# Droid Incredible 2 Messaging issues



## GeneralCaptain (Feb 10, 2012)

I have a Droid Incredible 2. I use the Go SMS PRO messaging app because I like it better than the normal messaging app. So I am trying to figure out if these glitches are: bugs in the app or the phone or my girlfriend's company. My girlfriend is on TMobile and we text a lot. She is the only person I'm aware of that has these issues when texting me. Sometimes she will receive my message but the message will have combined together with a message I had sent weeks or months beforehand, and it will remove the half of the message that it replaces. So she gets a text that is very confusing. Also, in order to send her a picture that will go through, I must send the picture twice. And sometimes the same goes for downloading a picture sent from her. Other times I will receive a message she sent one time, multiple times. Also, my phone breaks up any message sent from her that is over two pages long. It just really gets annoying sometimes. Is there anything to do about any of these things? Thanks


----------



## Coolfreak (May 27, 2008)

####

### [WHAT IS ASKED]
Reproduce the Droid Incredible 2 messaging thread above word for word, from start to finish.

### [Layout coordinate data]
####

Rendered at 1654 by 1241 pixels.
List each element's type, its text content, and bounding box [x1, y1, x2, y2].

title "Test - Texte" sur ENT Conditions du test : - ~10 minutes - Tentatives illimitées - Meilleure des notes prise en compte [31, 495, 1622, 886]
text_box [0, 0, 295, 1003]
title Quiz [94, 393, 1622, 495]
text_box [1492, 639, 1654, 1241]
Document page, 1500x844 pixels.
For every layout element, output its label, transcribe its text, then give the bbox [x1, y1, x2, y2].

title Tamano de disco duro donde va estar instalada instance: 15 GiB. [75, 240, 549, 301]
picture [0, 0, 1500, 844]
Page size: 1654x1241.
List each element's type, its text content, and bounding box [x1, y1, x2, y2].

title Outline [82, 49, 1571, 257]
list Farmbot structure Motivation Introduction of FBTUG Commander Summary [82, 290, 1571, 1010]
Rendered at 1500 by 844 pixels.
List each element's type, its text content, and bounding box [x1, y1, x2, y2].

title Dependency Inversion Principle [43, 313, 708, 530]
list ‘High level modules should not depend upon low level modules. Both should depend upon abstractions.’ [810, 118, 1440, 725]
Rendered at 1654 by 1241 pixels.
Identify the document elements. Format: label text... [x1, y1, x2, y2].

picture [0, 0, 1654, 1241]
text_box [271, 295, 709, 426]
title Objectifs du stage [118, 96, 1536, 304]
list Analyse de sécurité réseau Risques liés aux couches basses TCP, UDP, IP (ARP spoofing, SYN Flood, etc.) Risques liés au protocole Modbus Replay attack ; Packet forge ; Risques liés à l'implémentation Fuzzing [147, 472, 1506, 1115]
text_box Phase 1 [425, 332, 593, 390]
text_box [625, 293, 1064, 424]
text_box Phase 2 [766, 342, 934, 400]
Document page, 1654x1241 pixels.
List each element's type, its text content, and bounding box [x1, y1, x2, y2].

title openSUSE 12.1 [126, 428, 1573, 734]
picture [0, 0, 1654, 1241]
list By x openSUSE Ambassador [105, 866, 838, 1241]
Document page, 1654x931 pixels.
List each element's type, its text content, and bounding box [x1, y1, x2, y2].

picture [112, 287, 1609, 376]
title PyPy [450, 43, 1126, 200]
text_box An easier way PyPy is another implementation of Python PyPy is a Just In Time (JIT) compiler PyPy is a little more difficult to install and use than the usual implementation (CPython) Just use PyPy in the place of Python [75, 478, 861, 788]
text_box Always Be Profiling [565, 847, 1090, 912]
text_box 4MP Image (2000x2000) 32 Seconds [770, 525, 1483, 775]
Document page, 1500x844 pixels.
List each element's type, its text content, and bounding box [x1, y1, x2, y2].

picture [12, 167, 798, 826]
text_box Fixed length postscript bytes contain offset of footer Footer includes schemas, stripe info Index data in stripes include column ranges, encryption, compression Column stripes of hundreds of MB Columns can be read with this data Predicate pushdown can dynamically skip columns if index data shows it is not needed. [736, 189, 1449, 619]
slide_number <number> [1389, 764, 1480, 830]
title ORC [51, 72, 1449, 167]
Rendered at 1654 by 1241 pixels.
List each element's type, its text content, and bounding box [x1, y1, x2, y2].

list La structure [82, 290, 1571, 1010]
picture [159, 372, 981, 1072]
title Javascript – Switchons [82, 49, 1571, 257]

####

### [FINISHED TASK]
# Droid Incredible 2 Messaging issues



## GeneralCaptain (Feb 10, 2012)

I have a Droid Incredible 2. I use the Go SMS PRO messaging app because I like it better than the normal messaging app. So I am trying to figure out if these glitches are: bugs in the app or the phone or my girlfriend's company. My girlfriend is on TMobile and we text a lot. She is the only person I'm aware of that has these issues when texting me. Sometimes she will receive my message but the message will have combined together with a message I had sent weeks or months beforehand, and it will remove the half of the message that it replaces. So she gets a text that is very confusing. Also, in order to send her a picture that will go through, I must send the picture twice. And sometimes the same goes for downloading a picture sent from her. Other times I will receive a message she sent one time, multiple times. Also, my phone breaks up any message sent from her that is over two pages long. It just really gets annoying sometimes. Is there anything to do about any of these things? Thanks


----------



## Coolfreak (May 27, 2008)